(GSoC) Week-8 End-2-End Relation extraction

Hello. It feels amazing to start this blog as we have been able to create an end-2-end system for relation extraction from text, the ultimate goal of this Neural Extraction Framework project.

Before we begin, check the sample below of how the extracted and mapped triples look like:

Sample 1

Expectations

The expectation from an end-2-end relations extraction is to take as input a wikipedia article text and return a set of relational triples. These relational triples are in the form of <subject_entity> , <predicate> , <object_entity>/<literal>. Also, initially we want these triples to have the wikipedia page itself as the subject entity. For example, if the page is about Berlin_Wall, we would like to pick the triples where the subject entity is Berlin_Wall. This way, we have same objective as extracting from infobox, just that we also make use of the text to extract relations and thus enhance the process to mine more information about that entity/page.

Our approach

In the series of previous blogs, we have discussed what tools we are using to accomplish the various tasks involved in relation extraction i.e extracting entities, linking them, extracting relation and linking it as well. For NER, we have options like spacy or some pretrained models from huggingface. For entity linking, we had a few approaches but after evaluating them, we finalized on GENRE. For relation extraction, we used REBEL(which also extracts entities, fyi) and to map those, we used vector similarity.
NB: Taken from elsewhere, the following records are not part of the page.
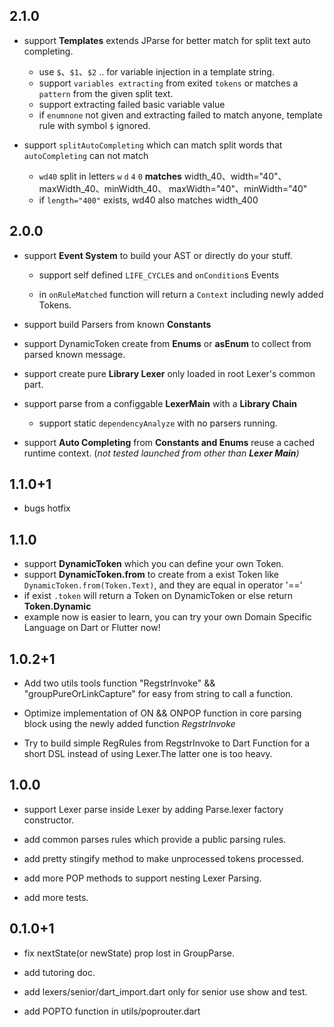 ## 2.1.0

* support **Templates** extends JParse
    for better match for split text auto completing.

    - use `$`、`$1`、`$2` .. for variable injection in a template string.
    - support `variables extracting` from exited `tokens` or matches a `pattern` from the given split text.
    - support extracting failed basic variable value
    - if `enumnone` not given and extracting failed to match anyone, template rule with symbol `$` ignored.

* support `splitAutoCompleting` which can match split words that `autoCompleting` can not match
    
    - `wd40` split in letters `w` `d` `4` `0` **matches** width_40、width="40"、maxWidth_40、minWidth_40、 maxWidth="40"、minWidth="40"
    - if `length="400"` exists, wd40 also matches width_400

## 2.0.0

* support **Event System** to build your AST or directly do your stuff.
    
    * support self defined `LIFE_CYCLE`s and `onCondition`s Events

    * in `onRuleMatched` function will return a `Context` including newly added Tokens.

* support build Parsers from known **Constants**

* support DynamicToken create from **Enums** or **asEnum** to collect from parsed known message.

* support create pure **Library Lexer** only loaded in root Lexer's common part.

* support parse from a configgable **LexerMain** with a **Library Chain**

    * support static `dependencyAnalyze` with no parsers running.

* support **Auto Completing** from **Constants and Enums** reuse a cached runtime context.
(*not tested launched from other than **Lexer Main**)*

## 1.1.0+1
* bugs hotfix
## 1.1.0
* support **DynamicToken** which you can define your own Token.
* support **DynamicToken.from** to create from a exist Token like `DynamicToken.from(Token.Text)`, and they are equal in operator '=='
* if exist `.token` will return a Token on DynamicToken or else return **Token.Dynamic**
* example now is easier to learn, you can try your own Domain Specific Language on Dart or Flutter now!

## 1.0.2+1
* Add two utils tools function "RegstrInvoke" && "groupPureOrLinkCapture" for easy from string to call a function.
    
* Optimize implementation of ON && ONPOP function in core parsing block using the newly added function *RegstrInvoke*
    
* Try to build simple RegRules from RegstrInvoke to Dart Function for a short DSL instead of using Lexer.The latter one is too heavy.
## 1.0.0
    
* support Lexer parse inside Lexer by adding Parse.lexer factory constructor.

* add common parses rules which provide a public parsing rules.
    
* add pretty stingify method to make unprocessed tokens processed.
    
* add more POP methods to support nesting Lexer Parsing.

* add more tests.
    
## 0.1.0+1

* fix nextState(or newState) prop lost in GroupParse.

* add tutoring doc.
    
* add lexers/senior/dart_import.dart only for senior use show and test.

* add POPTO function in utils/poprouter.dart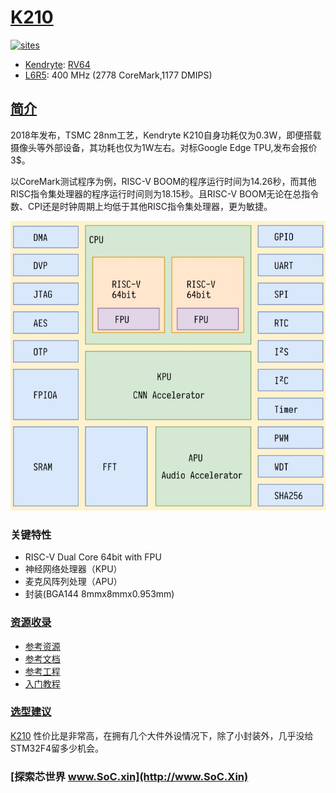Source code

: ﻿# [K210](https://github.com/SoCXin/K210)

[![sites](http://182.61.61.133/link/resources/SoC.png)](http://www.SoC.Xin)

* [Kendryte](https://canaan-creative.com): [RV64](https://github.com/SoCXin/RISC-V)
* [L6R5](https://github.com/SoCXin/Level): 400 MHz (2778 CoreMark,1177 DMIPS)

## [简介](https://github.com/SoCXin/K210/wiki)

2018年发布，TSMC 28nm工艺，Kendryte K210自身功耗仅为0.3W，即便搭载摄像头等外部设备，其功耗也仅为1W左右。对标Google Edge TPU,发布会报价3$。

以CoreMark测试程序为例，RISC-V BOOM的程序运行时间为14.26秒，而其他RISC指令集处理器的程序运行时间则为18.15秒。且RISC-V BOOM无论在总指令数、CPI还是时钟周期上均低于其他RISC指令集处理器，更为敏捷。

[![sites](docs/K210.jpg)](https://canaan-creative.com/product/kendryteai)

### 关键特性


* RISC-V Dual Core 64bit with FPU
* 神经网络处理器（KPU）
* 麦克风阵列处理（APU）
* 封装(BGA144 8mmx8mmx0.953mm)

### [资源收录](https://github.com/SoCXin)

* [参考资源](src/)
* [参考文档](docs/)
* [参考工程](project/)
* [入门教程](https://docs.soc.xin/K210)

### [选型建议](https://github.com/SoCXin)

[K210](https://github.com/SoCXin/K210) 性价比是非常高，在拥有几个大件外设情况下，除了小封装外，几乎没给STM32F4留多少机会。

### [探索芯世界 www.SoC.xin](http://www.SoC.Xin)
graph TD wiki_page[Wikipedia Page] --Extract plain text--> pure_text[Pure text] pure_text-->rebel(REBEL) rebel--as text-->entities[Entities] rebel--as text-->relations[Relations] relations--get embedding-->vector_similarity(Vector similarity with label embeddings); vector_similarity-->predicate_uris[Predicate URIs] pure_text-->annotation_for_genre(Annotate entities in text) entities-->annotation_for_genre annotation_for_genre--annotated text-->genre[GENRE] genre-->entity_uris[Entity URIs] entity_uris-->triples[Triples] predicate_uris-->triples[Triples] triples--Validate-->final_triples[Final triples] ;

Explanation

Below are some points that can help understand the above flow-chart better:

The annotation of text with start and end of entities is a requirement of the GENRE models, hence that step.
We have used the predicate labels available in DBpedia to get embeddings of predicates by using embedding models. In the image below, work is the text label for the predicate https://dbpedia.org/ontology/Work, we then use vector similarity over the text relation extraction by REBEL to find the best predicate for it.

Sample of label

Some validation over the extracted triples is needed which is discussed below.

What next?

Check if the extracted triple already exists in the knowledge base.
Validate the entities for the domain and range of the predicate.
Check if the object entities are linked to subject entities via dbo:wikiPageWikiLink.
There is also some scope of checking on the vector similarity that we are using for predicate mapping, because it is related to the embedding models we use, some work on evaluating their performance can help use further.

Will come with a blog on how this progresses, shortly. Thank you!